Who likes dark humor?
A study published by neurologists in the scientific journal Cognitive Processing found that people who appreciate dark humor have higher IQs than those who are offended by it. It seems that those with higher educations are able to make more connections with more things in more ways than people who didn’t learn as much in school, college or at university. The more you read, the more you like dark humor.
Why do we read?
- For knowledge: This started back in our early school days. The essential information about the world is available to us in many forms, including books, magazines and newspapers, real and virtual. Reading about things allows us to make sense of them, overcome the anxiety of ignorance and live in a world of order and reason.
- For pleasure: This is reading we enjoy for personal reasons, no matter what or where.
- To kill time: This may be one of the only times you read back issues of dog-eared magazines in the doctor’s office or when you’re waiting on an oil change. Turn time wasted on reading junk by keeping something that interests you in your car.
- For all three when I have a few minutes: These weekly articles aim to hit all three spots for you and sometimes they do.
How do we read?
There are three types of readers, each with its own physical and technical limitations
- Motor readers comprehend what they’re reading by sounding out words one at a time.

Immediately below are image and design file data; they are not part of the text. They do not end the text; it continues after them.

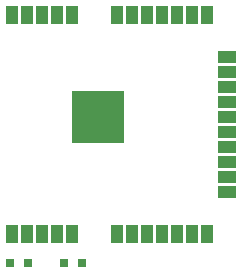
<source format=gbr>
G04 EAGLE Gerber X2 export*
%TF.Part,Single*%
%TF.FileFunction,Paste,Top*%
%TF.FilePolarity,Positive*%
%TF.GenerationSoftware,Autodesk,EAGLE,8.7.0*%
%TF.CreationDate,2021-03-05T05:11:20Z*%
G75*
%MOMM*%
%FSLAX34Y34*%
%LPD*%
%AMOC8*
5,1,8,0,0,1.08239X$1,22.5*%
G01*
%ADD10R,0.800000X0.800000*%
%ADD11R,1.000000X1.500000*%
%ADD12R,1.500000X1.000000*%
%ADD13R,4.500000X4.500000*%


D10*
X180340Y22860D03*
X165100Y22860D03*
X134620Y22860D03*
X119380Y22860D03*
D11*
X158600Y47200D03*
X171300Y47200D03*
X209400Y47200D03*
X222100Y47200D03*
X234800Y47200D03*
X247500Y47200D03*
D12*
X303000Y197000D03*
D11*
X285600Y232200D03*
X272900Y232200D03*
X260200Y232200D03*
X247500Y232200D03*
X234800Y232200D03*
X222100Y232200D03*
X209400Y232200D03*
D12*
X303000Y108100D03*
D11*
X260200Y47200D03*
X272900Y47200D03*
X285600Y47200D03*
D12*
X303000Y82700D03*
X303000Y95400D03*
D11*
X145900Y47200D03*
X133200Y47200D03*
X120500Y47200D03*
D12*
X303000Y120800D03*
X303000Y133500D03*
X303000Y146200D03*
X303000Y184300D03*
X303000Y171600D03*
X303000Y158900D03*
D11*
X171300Y232200D03*
X158600Y232200D03*
X145900Y232200D03*
X133200Y232200D03*
X120500Y232200D03*
D13*
X193800Y146500D03*
M02*

</source>
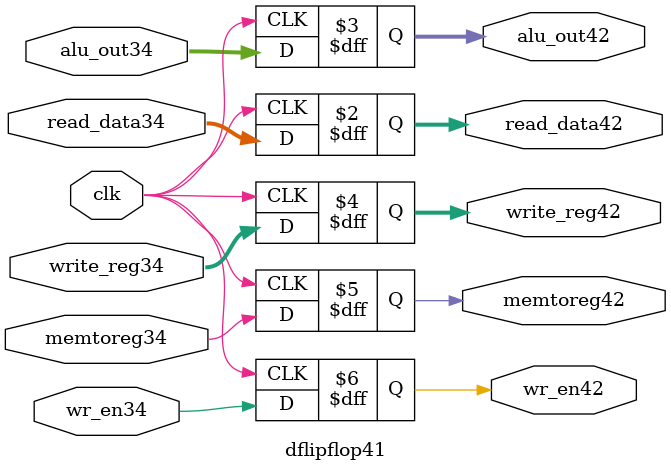
<source format=v>
`timescale 1ns / 1ps


module dflipflop41(read_data42,alu_out42,memtoreg42,wr_en42,write_reg42,
                   read_data34,alu_out34,wr_en34,write_reg34,memtoreg34,clk);
                   output reg [31:0]read_data42,alu_out42;
                   output reg [4:0]write_reg42;
                   output reg memtoreg42,wr_en42;
                   input [31:0]read_data34,alu_out34;
                   input[4:0]write_reg34;
                   input memtoreg34,wr_en34,clk;
                   
always@(posedge clk )

begin
read_data42<=read_data34;
alu_out42<=alu_out34;
write_reg42<=write_reg34;
memtoreg42<=memtoreg34;
wr_en42<=wr_en34;
end
endmodule

</source>
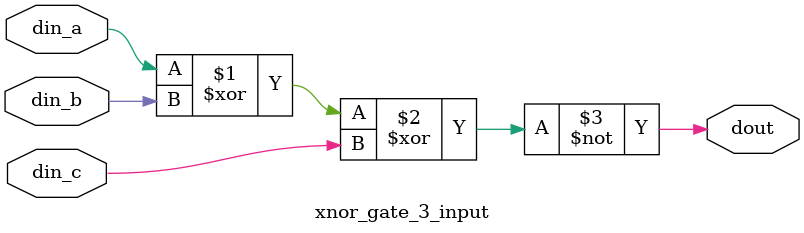
<source format=v>
`timescale 1ns/10ps

module xnor_gate_3_input(
    din_a,
    din_b,
    din_c,
    dout
);

input din_a, din_b, din_c;
output dout;

assign dout = ~(din_a ^ din_b ^ din_c);

endmodule
</source>
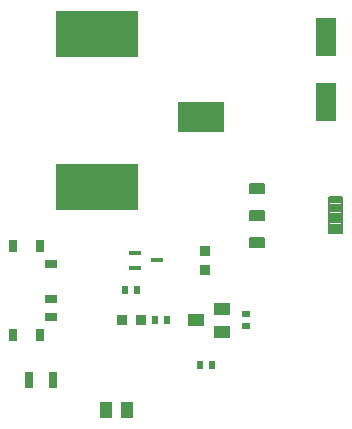
<source format=gbr>
G04 EAGLE Gerber RS-274X export*
G75*
%MOMM*%
%FSLAX34Y34*%
%LPD*%
%INSolderpaste Top*%
%IPPOS*%
%AMOC8*
5,1,8,0,0,1.08239X$1,22.5*%
G01*
G04 Define Apertures*
%ADD10C,0.139500*%
%ADD11C,0.196500*%
%ADD12R,1.803400X3.302000*%
%ADD13R,4.000000X2.500000*%
%ADD14R,7.000000X4.000000*%
%ADD15R,1.031200X1.420200*%
%ADD16R,1.080000X0.430000*%
%ADD17R,0.644000X0.535100*%
%ADD18R,0.535100X0.644000*%
%ADD19R,0.970200X0.920900*%
%ADD20R,0.920900X0.970200*%
%ADD21R,1.100000X0.700000*%
%ADD22R,0.800000X1.000000*%
%ADD23R,1.400000X1.000000*%
%ADD24R,0.761800X1.361800*%
D10*
X214697Y628547D02*
X214697Y636453D01*
X226403Y636453D01*
X226403Y628547D01*
X214697Y628547D01*
X214697Y629872D02*
X226403Y629872D01*
X226403Y631197D02*
X214697Y631197D01*
X214697Y632522D02*
X226403Y632522D01*
X226403Y633847D02*
X214697Y633847D01*
X214697Y635172D02*
X226403Y635172D01*
X214697Y613553D02*
X214697Y605647D01*
X214697Y613553D02*
X226403Y613553D01*
X226403Y605647D01*
X214697Y605647D01*
X214697Y606972D02*
X226403Y606972D01*
X226403Y608297D02*
X214697Y608297D01*
X214697Y609622D02*
X226403Y609622D01*
X226403Y610947D02*
X214697Y610947D01*
X214697Y612272D02*
X226403Y612272D01*
X214697Y590653D02*
X214697Y582747D01*
X214697Y590653D02*
X226403Y590653D01*
X226403Y582747D01*
X214697Y582747D01*
X214697Y584072D02*
X226403Y584072D01*
X226403Y585397D02*
X214697Y585397D01*
X214697Y586722D02*
X226403Y586722D01*
X226403Y588047D02*
X214697Y588047D01*
X214697Y589372D02*
X226403Y589372D01*
D11*
X281882Y594382D02*
X281882Y624818D01*
X293018Y624818D01*
X293018Y594382D01*
X281882Y594382D01*
X281882Y596249D02*
X293018Y596249D01*
X293018Y598116D02*
X281882Y598116D01*
X281882Y599983D02*
X293018Y599983D01*
X293018Y601850D02*
X281882Y601850D01*
X281882Y603717D02*
X293018Y603717D01*
X293018Y605584D02*
X281882Y605584D01*
X281882Y607451D02*
X293018Y607451D01*
X293018Y609318D02*
X281882Y609318D01*
X281882Y611185D02*
X293018Y611185D01*
X293018Y613052D02*
X281882Y613052D01*
X281882Y614919D02*
X293018Y614919D01*
X293018Y616786D02*
X281882Y616786D01*
X281882Y618653D02*
X293018Y618653D01*
X293018Y620520D02*
X281882Y620520D01*
X281882Y622387D02*
X293018Y622387D01*
X293018Y624254D02*
X281882Y624254D01*
D12*
X279400Y705512D03*
X279400Y760630D03*
D13*
X173060Y692500D03*
D14*
X85560Y763500D03*
X85560Y633500D03*
D15*
X92405Y444500D03*
X110795Y444500D03*
D16*
X136300Y571500D03*
X117700Y578000D03*
X117700Y565000D03*
D17*
X211506Y525775D03*
X211506Y515625D03*
D18*
X182875Y482600D03*
X172725Y482600D03*
X109225Y546100D03*
X119375Y546100D03*
X144775Y520700D03*
X134625Y520700D03*
D19*
X176375Y579246D03*
X176375Y563754D03*
D20*
X122046Y520700D03*
X106554Y520700D03*
D21*
X46160Y568600D03*
X46160Y538600D03*
X46160Y523600D03*
D22*
X14160Y508600D03*
X14160Y583600D03*
X37160Y583600D03*
X37160Y508600D03*
D23*
X168675Y520700D03*
X190675Y511200D03*
X190675Y530200D03*
D24*
X27850Y469900D03*
X48350Y469900D03*
M02*

</source>
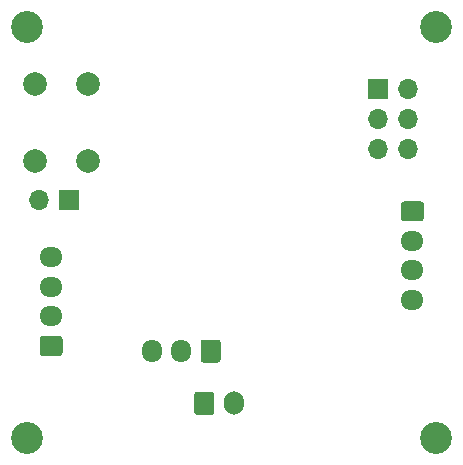
<source format=gbr>
%TF.GenerationSoftware,KiCad,Pcbnew,(5.1.10)-1*%
%TF.CreationDate,2021-08-06T22:26:06+02:00*%
%TF.ProjectId,board,626f6172-642e-46b6-9963-61645f706362,0.2*%
%TF.SameCoordinates,Original*%
%TF.FileFunction,Soldermask,Bot*%
%TF.FilePolarity,Negative*%
%FSLAX46Y46*%
G04 Gerber Fmt 4.6, Leading zero omitted, Abs format (unit mm)*
G04 Created by KiCad (PCBNEW (5.1.10)-1) date 2021-08-06 22:26:06*
%MOMM*%
%LPD*%
G01*
G04 APERTURE LIST*
%ADD10C,2.000000*%
%ADD11O,1.700000X1.700000*%
%ADD12R,1.700000X1.700000*%
%ADD13O,1.700000X2.000000*%
%ADD14C,2.700000*%
%ADD15O,1.950000X1.700000*%
%ADD16O,1.700000X1.950000*%
G04 APERTURE END LIST*
D10*
%TO.C,SW1*%
X58370000Y-28540000D03*
X62870000Y-28540000D03*
X58370000Y-35040000D03*
X62870000Y-35040000D03*
%TD*%
D11*
%TO.C,J6*%
X89980000Y-34090000D03*
X87440000Y-34090000D03*
X89980000Y-31550000D03*
X87440000Y-31550000D03*
X89980000Y-29010000D03*
D12*
X87440000Y-29010000D03*
%TD*%
D13*
%TO.C,J5*%
X75220000Y-55600000D03*
G36*
G01*
X71870000Y-56350000D02*
X71870000Y-54850000D01*
G75*
G02*
X72120000Y-54600000I250000J0D01*
G01*
X73320000Y-54600000D01*
G75*
G02*
X73570000Y-54850000I0J-250000D01*
G01*
X73570000Y-56350000D01*
G75*
G02*
X73320000Y-56600000I-250000J0D01*
G01*
X72120000Y-56600000D01*
G75*
G02*
X71870000Y-56350000I0J250000D01*
G01*
G37*
%TD*%
D14*
%TO.C,2*%
X92340000Y-58520000D03*
%TD*%
%TO.C,3*%
X57710000Y-58530000D03*
%TD*%
%TO.C,4*%
X57750000Y-23730000D03*
%TD*%
%TO.C,1*%
X92330000Y-23740000D03*
%TD*%
D11*
%TO.C,J4*%
X58730000Y-38410000D03*
D12*
X61270000Y-38410000D03*
%TD*%
D15*
%TO.C,J3*%
X59750000Y-43240000D03*
X59750000Y-45740000D03*
X59750000Y-48240000D03*
G36*
G01*
X60475000Y-51590000D02*
X59025000Y-51590000D01*
G75*
G02*
X58775000Y-51340000I0J250000D01*
G01*
X58775000Y-50140000D01*
G75*
G02*
X59025000Y-49890000I250000J0D01*
G01*
X60475000Y-49890000D01*
G75*
G02*
X60725000Y-50140000I0J-250000D01*
G01*
X60725000Y-51340000D01*
G75*
G02*
X60475000Y-51590000I-250000J0D01*
G01*
G37*
%TD*%
%TO.C,J2*%
X90340000Y-46850000D03*
X90340000Y-44350000D03*
X90340000Y-41850000D03*
G36*
G01*
X89615000Y-38500000D02*
X91065000Y-38500000D01*
G75*
G02*
X91315000Y-38750000I0J-250000D01*
G01*
X91315000Y-39950000D01*
G75*
G02*
X91065000Y-40200000I-250000J0D01*
G01*
X89615000Y-40200000D01*
G75*
G02*
X89365000Y-39950000I0J250000D01*
G01*
X89365000Y-38750000D01*
G75*
G02*
X89615000Y-38500000I250000J0D01*
G01*
G37*
%TD*%
D16*
%TO.C,J1*%
X68260000Y-51170000D03*
X70760000Y-51170000D03*
G36*
G01*
X74110000Y-50445000D02*
X74110000Y-51895000D01*
G75*
G02*
X73860000Y-52145000I-250000J0D01*
G01*
X72660000Y-52145000D01*
G75*
G02*
X72410000Y-51895000I0J250000D01*
G01*
X72410000Y-50445000D01*
G75*
G02*
X72660000Y-50195000I250000J0D01*
G01*
X73860000Y-50195000D01*
G75*
G02*
X74110000Y-50445000I0J-250000D01*
G01*
G37*
%TD*%
M02*

</source>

It’s called subvocalization and those who use this strategy are limited to how long it takes to figure out every word and say them aloud one word at a time. It’s how little children learn to read.
- Auditory readers nearly double motor readers’ rates because they have learned to read words as if they are hearing them spoken aloud.
- Visual readers nearly quadruple those rates because they don’t need to say or hear the words they’re reading.
Education and reading speed
There’s a clear connection between education, reading speeds and comprehension. The farther you advance through the university system, the more technical material you must read and the greater the vocabulary you develop as a result of doing so.
If you went to college, your reading speed will be twice as fast as someone who didn’t, and the more years you spent there, the higher your numbers grow.
- Adults read 300 words per minute.
- College students read 450 words per minute.
- The average college professor reads about 700 words a minute.
Psychology Today says sick jokes can be healthy.
As Bob Larkin said in his article 85 Dark Jokes for Those Who Need a Twisted Laugh, “My wife told me she’ll slam my head on the keyboard if I don’t get off the computer. I’m not too worried, I think she’s jokinlkjhfakljn m,.nbziyoao78yv87dfaoyuofaytdf”.
Maryn Liles adds this in 100 Dark Humor Jokes Right Up Your Alley, “I was digging in our garden and found a chest full of gold coins. I wanted to run home to tell my wife about it but then I remembered why I was digging the hole.”